Anyway, if your data is stored in AWS Europe, and your staff in the UK are accessing that data to do their jobs, it’s slightly questionable whether this is a transfer. Reading the guidance, this is clearly not the intention, transfers are clearly meant to be “a transfer for the purposes of processing by a third party”, and access by the original data controller is not a transfer. However, this isn’t made clear and nobody is making it any clearer.

Secondly, it’s entirely unclear whether data provided by EU citizens, who thought it would be stored by a company based inside the EU, are content that when the UK leaves the EU without a deal, that their data can continue to be accessed by the company.

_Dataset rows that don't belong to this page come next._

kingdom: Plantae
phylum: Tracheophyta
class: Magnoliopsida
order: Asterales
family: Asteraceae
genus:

If your original privacy policy and consent made clear that this was stored by a UK company, you might be fine, but if you had general terms that just stated that it was a EU organisation that kept data inside the EEA, it might be arguable that the UK should no longer have access post brexit.

What about the US?

The EU made a finding of adequacy around US based companies providing:

  1. They are certified under the EU-US privacy shield
  2. They provide a method of legal redress

The first is pretty simple, since Privacy Shield is a self certification process from 2016 onwards, almost any US company that wants to do business with EU citizens or process data on behalf of EU companies has self certified.

The legal redress is a bit harder, because privacy shield says that the organisations must comply with the EU data protection authorities, and if the UK leaves the EU without a deal, then there may be no access for UK citizens to the EU data protection authorities.

Arguably, the terms at the time clearly meant that US companies should comply with the UK ICO (who is the UK’s data protection authority), but this still is legally unclear, and legally unclear is not a very happy place to be.

So known unknowns?

As it stands right now, there are two major unknowns that we don’t have clarity on.

  1. Can a UK company access data held on EU citizens, that was until now held in the EU once the UK leaves the EU? Will it be different if that data is transfered to the UK now vs if you access the data across the border post brexit?
  2. Can a UK company use the EU-US Privacy Shield agreement post brexit without additional modification?

What if I move my data to AWS UK region?

Insourcing your data to a different processor based on UK soil before the brexit date would currently be legal, it’s a transfer within the EEA, and a perfectly acceptable form of restricted transfer. Once it’s in the UK, it seems to remain legally acceptable to access it after a no deal exit, and while transfers might be forbidden after an exit, EU citizens can still choose to give their data to you. So if you buy data from an EU company that contains personal data, you can’t conduct a restricted transfer post-brexit (although as before there are other clauses such as consent, contracts and others that you may be able to transfer it under).

However, using AWS UK (or other major cloud providers for that matter) may not solve the problem. Why? Because your contract is with AWS EMEA SARL, a Luxembourg, and thus European country, not with a UK company. While the data might rest on servers in the UK, it’s still definitely under the control of an EU company, and therefore accessing the data could still constitute a transfer from an EU company to a UK company.

The only way you could do this successfully right now would be to host the data with a UK based company who owns servers in the UK, rather than a US/EU company with servers in the UK.

I suspect that a UK company could manage servers in the EU, and this would be far more acceptable than the other way round, as per the transfer example, providing the data was never intended to be accessed or processed in the EU, it would not have been transferred.

This really does tell you that where the data is physically located is of almost no relevance in the ICO’s eyes, it’s entirely about where the organisation is legally based who does the processing, and what the intent is.